Explains a lot
It's amazing what passes for 'science' these days. This isn't even good criticism. (The description of the shark motif as 'high-pitched' is a favorite.) "Non-linear vocalization"? What the fuck does that mean? Especially when compared to the linear vocalization of animals..What I especially loved was this:"All land vertebrates may be hard-wired to respond."Which is the scientific equivalent of "All land vertebrates may not be hard-wired to respond."
You're attempting to obfuscate the key point, which is that all this music sounds like animal distress cries. In your heart you know this is correct. (You, too, wake up humming Puccini.)

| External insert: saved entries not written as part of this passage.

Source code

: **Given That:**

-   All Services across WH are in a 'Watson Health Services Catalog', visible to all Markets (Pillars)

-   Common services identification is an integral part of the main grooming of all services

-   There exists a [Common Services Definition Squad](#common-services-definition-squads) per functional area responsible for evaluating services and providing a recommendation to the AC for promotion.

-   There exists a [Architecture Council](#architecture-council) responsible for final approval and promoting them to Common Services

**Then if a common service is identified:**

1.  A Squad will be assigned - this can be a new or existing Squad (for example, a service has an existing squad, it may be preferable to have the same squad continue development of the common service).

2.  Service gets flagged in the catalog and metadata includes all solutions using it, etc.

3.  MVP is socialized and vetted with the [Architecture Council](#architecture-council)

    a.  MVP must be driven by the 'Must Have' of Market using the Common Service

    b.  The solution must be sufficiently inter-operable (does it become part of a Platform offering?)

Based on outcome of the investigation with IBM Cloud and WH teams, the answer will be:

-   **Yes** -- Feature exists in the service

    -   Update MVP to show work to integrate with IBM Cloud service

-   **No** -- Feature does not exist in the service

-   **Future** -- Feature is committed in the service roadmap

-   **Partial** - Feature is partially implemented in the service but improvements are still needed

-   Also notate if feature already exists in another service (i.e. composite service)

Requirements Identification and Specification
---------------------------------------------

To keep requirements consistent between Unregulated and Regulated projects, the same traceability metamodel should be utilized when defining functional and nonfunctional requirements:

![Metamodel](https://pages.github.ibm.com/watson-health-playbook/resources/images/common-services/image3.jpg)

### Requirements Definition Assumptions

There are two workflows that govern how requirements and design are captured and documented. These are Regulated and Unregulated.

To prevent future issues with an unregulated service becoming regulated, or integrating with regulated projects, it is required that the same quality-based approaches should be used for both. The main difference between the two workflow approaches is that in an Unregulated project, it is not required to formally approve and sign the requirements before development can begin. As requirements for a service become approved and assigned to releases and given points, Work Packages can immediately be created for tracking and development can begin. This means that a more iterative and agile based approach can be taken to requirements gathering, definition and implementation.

Interesting! I'd be interested in knowing more about which soundtracks didn't fit the "distressed animal" paradigm, if any. Because horror movies have a lot of different types of soundtracks...compare straightforward symphonic scores (which I always assumed were meant to communicate "exciting" and "gravitas") to movies like "Silent Hill" or "Texas Chainsaw Massacre" which have a more mechanical or musique concrete sound.Also the music which we think of as "scary" because we now associate it with a scary movie ("Tubular Bells" in "The Exorcist" -- which really isn't scary when removed from the movie -- and that Bartok piece in "The Shining" -- which was probably always supposed to be a bit unsettling).Many horror movie soundtracks rely on "stings," seemingly to the exclusion of all else. Is it "the sound of an animal in pain" or just a "sudden sharp noise which is unexpected"?There's a thesis here. Thanks for posting the link, I've got a lot to think about!
A failed, over-reaching post redeemed by an excellent comment.